Please answer these questions from the garden club page:
(a) On what day and at what time does the club meet?
(b) What position does Christopher Martinez hold?
(c) In standard 7.1(B), what three ways of handling materials are named?

*Quoted passage*.

· · · · ·

Garden Club

garden Welcome to Resaca's Gardening club,  We are an after school club that promotes gardening and healthy eating habits.  One goal of the garden club is to relate what we learn in the science classroom to real world experiences.  Another goal of the club is to provide students with the experience of growing their own fruits and vegetables.  We meet every Wednesday from 4:00-5:30.

Feel free to email me at
Christopher Martinez
7th science teacher

How does the garden relates to State standards?

 Scientific investigations and reasoning.

(i)  To develop a rich knowledge of science and the natural world, students must become familiar with different modes of scientific inquiry, rules of evidence, ways of formulating questions, ways of proposing explanations, and the diverse ways scientists study the natural world and propose explanations based on evidence derived from their work.

(iii)  Scientific investigations are used to learn about the natural world. Students should understand that certain types of questions can be answered by investigations, and the methods, models, and conclusions built from these investigations change as new observations are made. Models of objects and events are tools for understanding the natural world and can show how systems work. Models have limitations and based on new discoveries are constantly being modified to more closely reflect the natural world.
7.1(B)  practice appropriate use and conservation of resources, including disposal, reuse, or recycling of materials.

  Organisms and environments.

(i)  Students will understand the relationship between living organisms and their environment. Different environments support different living organisms that are adapted to that region of Earth. Organisms are living systems that maintain a steady state with that environment and whose balance may be disrupted by internal and external stimuli. External stimuli include human activity or the environment. Successful organisms can reestablish a balance through different processes such as a feedback mechanism. Ecological succession can be seen on a broad or small scale.

· · · · ·

*Extracted records*.
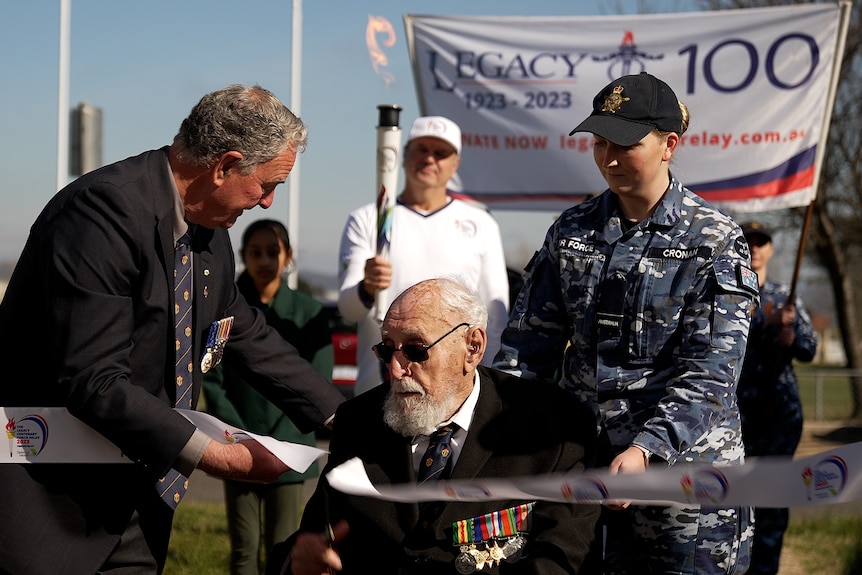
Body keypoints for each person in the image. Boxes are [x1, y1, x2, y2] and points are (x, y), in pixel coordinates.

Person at [0, 84, 345, 575]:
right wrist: (219, 459)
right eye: (266, 185)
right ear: (224, 166)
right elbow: (95, 381)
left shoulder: (211, 236)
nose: (268, 203)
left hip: (141, 505)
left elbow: (247, 336)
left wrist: (348, 421)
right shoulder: (103, 212)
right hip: (53, 506)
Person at [494, 72, 759, 574]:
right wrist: (501, 431)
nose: (609, 159)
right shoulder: (571, 232)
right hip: (584, 472)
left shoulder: (715, 240)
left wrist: (646, 449)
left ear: (669, 145)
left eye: (624, 144)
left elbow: (712, 374)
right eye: (599, 143)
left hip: (684, 486)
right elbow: (528, 348)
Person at [268, 277, 600, 575]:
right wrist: (298, 566)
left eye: (415, 350)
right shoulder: (359, 423)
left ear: (472, 348)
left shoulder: (552, 429)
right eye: (387, 350)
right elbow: (311, 540)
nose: (397, 369)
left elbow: (561, 558)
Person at [337, 115, 510, 396]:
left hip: (454, 394)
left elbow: (495, 317)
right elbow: (348, 309)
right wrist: (367, 287)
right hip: (381, 389)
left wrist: (491, 386)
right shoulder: (367, 219)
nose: (430, 159)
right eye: (421, 149)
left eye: (441, 153)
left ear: (455, 164)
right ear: (403, 155)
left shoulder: (481, 224)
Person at [203, 219, 334, 575]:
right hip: (237, 442)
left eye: (272, 251)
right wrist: (238, 432)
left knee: (285, 548)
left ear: (288, 256)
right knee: (244, 550)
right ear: (243, 256)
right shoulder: (224, 305)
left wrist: (278, 439)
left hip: (290, 449)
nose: (264, 260)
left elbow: (317, 381)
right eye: (255, 252)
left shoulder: (310, 313)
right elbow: (209, 375)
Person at [737, 221, 818, 575]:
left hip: (778, 414)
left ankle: (766, 567)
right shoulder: (729, 291)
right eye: (748, 242)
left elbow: (810, 349)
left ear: (770, 249)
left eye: (761, 242)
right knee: (737, 497)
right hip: (738, 415)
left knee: (773, 497)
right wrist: (764, 325)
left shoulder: (787, 297)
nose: (754, 248)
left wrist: (792, 336)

· · · · ·

*Exercise answer*.
(a) Every Wednesday from 4:00 to 5:30.
(b) He is a 7th science teacher.
(c) Disposal, reuse, or recycling.